As a search engine, the Android Market is very good, and getting better. You can sort search results by relevance or popularity, and the site now judges relevance much more effectively. Earlier this year, people who searched apps created by Google often were confronted with a long list of apps that simply mentioned Google, but now the company’s own apps top the results.
Sample images from the apps, meanwhile, are enough to convey the gist of the app experience, and when you click through to an individual app description, Android makes good suggestions for similar apps that users have either bought or browsed.
Amazon pioneered that approach, and its Appstore, which is for Android only, honors the company’s reputation as a source of good recommendations.
But Amazon’s Appstore has a much more limited selection of roughly 22,000, compared with around 300,000 on the Android Market. That’s partly because, unlike Google, Amazon tests each Android app to be sure it meets the company’s standards for content quality and technological performance.
Often you won’t notice the Appstore’s limited selection, but there are occasional glaring omissions. Late last week, half the apps featured on the Android Market’s 10 Billion Downloads promotion were not available on Amazon, including hits like Minecraft and Endomondo Sports Tracker Pro.
When it comes to discovering new apps, Android users would do well to also try Appbrain.com, which compiles customer reviews and tracks apps that are attracting the most attention among users.
Last week, Appbrain’s users were clearly paying attention to the 10 Billion Downloads promotion, but other trending apps included Any.DO: To Do List / Task List, which is free.
Appolicious.com is similar to Appbrain in that it features user reviews and a search engine of its own, but Appolicious has more useful content, and it covers Apple as well as Android apps.
Appolicious is a search and recommendation service in which app suggestions are generated by staff and readers. The service, which is also behind Best Buy’s App Discovery Center (at apps.bestbuy.com), covers nearly 600,000 apps on Apple and roughly 200,000 on Android.
Users can search those by keyword or phrase, or browse an index that is divided into hundreds of subcategories. Task management apps, for instance, can be found in the productivity category, which itself is a subset of the business category.

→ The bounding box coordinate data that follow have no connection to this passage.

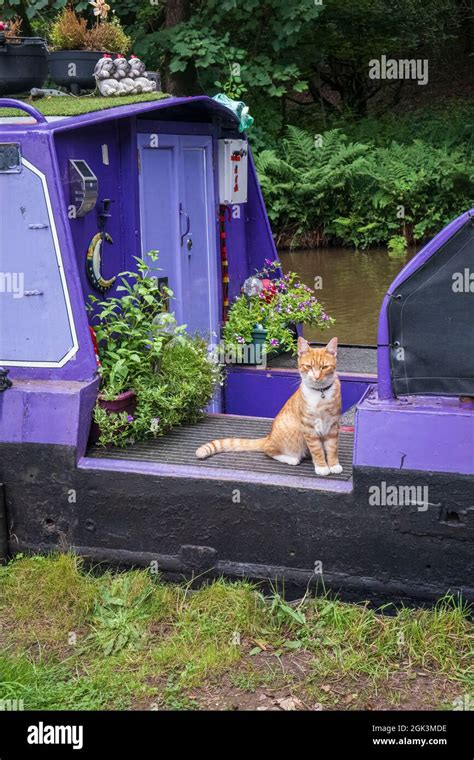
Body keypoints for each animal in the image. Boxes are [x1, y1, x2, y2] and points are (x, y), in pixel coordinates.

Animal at [194, 336, 342, 476]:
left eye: (324, 367)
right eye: (309, 366)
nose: (316, 377)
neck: (320, 393)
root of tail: (269, 437)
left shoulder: (332, 425)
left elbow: (332, 448)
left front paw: (333, 464)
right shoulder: (309, 428)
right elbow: (317, 450)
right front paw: (322, 466)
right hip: (292, 437)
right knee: (268, 450)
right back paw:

Appolicious employs five editors and dozens of freelancers who review apps and offer category roundups, like the Best Shopping Apps of 2011. And the company said its service had attracted more than 100,000 members who write their own reviews and publish lists in categories that you’d struggle to find help with elsewhere, like “Top 3 Chinese Character Flashcard Apps for iPhone.”
It’s a great supplement to Apple’s App Store, which continues to do its best to keep pace with the avalanche of new apps arriving daily. Apple’s editorial staff turns out new category roundups every few weeks, but it’s difficult to find those features once they are removed from the front page.
If you type “skiing” into the App Store’s search box, for example, the results don’t even include the editorial team’s current compilation.
With all the improvement on the Android Market in 2011, maybe next year Apple can follow suit.
7 Wonders: Magical Mystery Tour ($3 on iPhone, $5 on iPad) is a new puzzle game set in mythological locations. StoryLines (free on Apple) offer a new twist on the traditional “telephone” storytelling game. Pat LaFrieda’s Big App for Meat ($7 on iPad) is a carnivore’s delight that includes videos on meat-carving technique, as well as games and shopping.